Sunday, October 30, 2011

Alyson Goodman, MD, MPH , Division of Nutrition, Physical Activity and Obesity; Obesity Prevention and Control Branch, U.S. Centers for Disease Control and Prevention, Atlanta, GA
Allison Boothe, MPH , Division of Nutrition, Physical Activity and Obesity, Centers for Disease Control and Prevention, Atlanta, GA
David Wong, MD , Office of Public Health, National Park Service, Albuquerque, NM
Bettylou Sherry, PhD , Division of Nutrition Physical Activity and Obesity, Centers for Disease Control and Prevention, Atlanta, GA
Kurt Rausch , Commercial Services Program, National Park Service, Washington, DC
Heidi M. Blanck, PhD , Division of Nutrition Physical Activity and Obesity, Centers for Disease Control and Prevention, Atlanta, GA
Introduction: In 2010, NPS initiated Healthy Parks Healthy People US, a movement to promote health through improvements to physical activity, mental health and nutrition. However, NPS had limited information about the nutritional quality of foods sold in national parks to >280 million visitors annually. This pilot CDC-NPS nutrition environment survey aimed to provide baseline data and inform interventions. Methods: We adapted a validated observational tool to assess availability, pricing and promotion of nutrition offerings at 11 national parks in 6 states during May 2011. We created a novel smart-phone tool to assess free drinking water access, including GPS coordinates. Descriptive statistics provide baseline data for 49 vending machines, 34 snack shops, 21 restaurants, and 157 drinking water access points. Results: Only 34% of beverages offered in vending machines were low in calories. Among snack shops, 23% sold fruit, but 85% sold desserts (e.g. candy, popsicles). Snack shops offered twice as many types (e.g. soda, tea) of sugar-sweetened beverages (meanąSD; 4 ą 1.6) as beverages without added sugar (meanąSD; 2.2 ą 1.9). While 25% of restaurants featured displays promoting energy dense foods, just 5% promoted healthier foods. Only 20% of restaurant menus identified ≥1 healthy option and none listed nutrition information. Among drinking water access points, 78% functioned. Conclusion: This baseline assessment found limited healthy food options in national parks.

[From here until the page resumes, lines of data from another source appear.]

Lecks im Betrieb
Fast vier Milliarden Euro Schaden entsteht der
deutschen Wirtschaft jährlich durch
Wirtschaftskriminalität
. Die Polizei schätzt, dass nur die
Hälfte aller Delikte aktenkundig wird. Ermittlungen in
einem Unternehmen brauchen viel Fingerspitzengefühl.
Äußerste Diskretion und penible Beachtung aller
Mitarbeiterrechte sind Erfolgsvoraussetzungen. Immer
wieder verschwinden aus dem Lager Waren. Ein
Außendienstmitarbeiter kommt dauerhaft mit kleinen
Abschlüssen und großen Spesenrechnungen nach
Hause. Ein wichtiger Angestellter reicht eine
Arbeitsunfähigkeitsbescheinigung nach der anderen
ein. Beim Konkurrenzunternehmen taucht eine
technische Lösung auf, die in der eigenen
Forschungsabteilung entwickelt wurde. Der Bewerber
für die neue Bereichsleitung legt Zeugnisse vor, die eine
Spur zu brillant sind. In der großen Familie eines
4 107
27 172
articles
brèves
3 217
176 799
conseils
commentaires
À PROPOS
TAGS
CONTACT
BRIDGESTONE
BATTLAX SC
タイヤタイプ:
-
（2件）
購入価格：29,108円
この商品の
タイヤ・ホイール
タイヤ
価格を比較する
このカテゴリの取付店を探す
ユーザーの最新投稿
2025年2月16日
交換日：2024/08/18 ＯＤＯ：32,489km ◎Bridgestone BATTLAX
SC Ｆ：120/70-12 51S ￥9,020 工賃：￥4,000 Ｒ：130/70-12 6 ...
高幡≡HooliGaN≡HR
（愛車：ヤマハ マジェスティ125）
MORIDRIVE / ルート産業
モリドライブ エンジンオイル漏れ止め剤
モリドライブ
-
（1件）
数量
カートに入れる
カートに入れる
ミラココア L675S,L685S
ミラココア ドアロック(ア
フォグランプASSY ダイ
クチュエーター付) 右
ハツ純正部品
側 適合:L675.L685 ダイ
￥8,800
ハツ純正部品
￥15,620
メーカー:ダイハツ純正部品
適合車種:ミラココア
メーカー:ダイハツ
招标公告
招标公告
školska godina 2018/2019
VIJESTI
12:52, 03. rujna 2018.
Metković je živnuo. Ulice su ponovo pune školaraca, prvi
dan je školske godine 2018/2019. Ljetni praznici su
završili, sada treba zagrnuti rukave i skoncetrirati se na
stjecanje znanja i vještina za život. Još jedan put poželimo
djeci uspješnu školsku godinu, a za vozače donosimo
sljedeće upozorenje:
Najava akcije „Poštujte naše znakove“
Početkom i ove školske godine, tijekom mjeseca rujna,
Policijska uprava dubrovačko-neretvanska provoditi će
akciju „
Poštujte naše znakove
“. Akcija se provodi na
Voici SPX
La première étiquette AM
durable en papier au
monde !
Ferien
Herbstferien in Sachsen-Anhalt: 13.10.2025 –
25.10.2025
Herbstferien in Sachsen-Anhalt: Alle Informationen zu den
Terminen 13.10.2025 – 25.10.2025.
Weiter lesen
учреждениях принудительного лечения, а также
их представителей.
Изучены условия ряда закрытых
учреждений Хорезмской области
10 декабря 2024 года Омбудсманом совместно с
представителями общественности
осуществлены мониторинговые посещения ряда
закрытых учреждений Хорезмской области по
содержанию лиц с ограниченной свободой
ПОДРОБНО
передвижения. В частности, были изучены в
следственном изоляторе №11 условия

Increasing promotion and availability of healthy foods and drinking water may aid NPS in improving nutrition for visitors/employees and in serving as a model for community parks and open spaces.

Learning Areas:
Chronic disease management and prevention
Conduct evaluation related to programs, research, and other areas of practice
Public health or related research

Learning Objectives:
-Describe methods for observationally measuring healthy foods access in parks -Identify the uses of smart-phone applications for data collection and analysis in parks and other open spaces -List opportunities for improvement to healthy food access, pricing, and promotion found in a sample of national parks

Keywords: Food and Nutrition, Environment

Presenting author's disclosure statement:

Qualified on the content I am responsible for because: I am qualified to present because I am a pediatrician and medical epidemiologist focusing on chronic disease prevention and epidemiologic assessments of the nutrition environment
Any relevant financial relationships? No

I agree to comply with the American Public Health Association Conflict of Interest and Commercial Support Guidelines, and to disclose to the participants any off-label or experimental uses of a commercial product or service discussed in my presentation.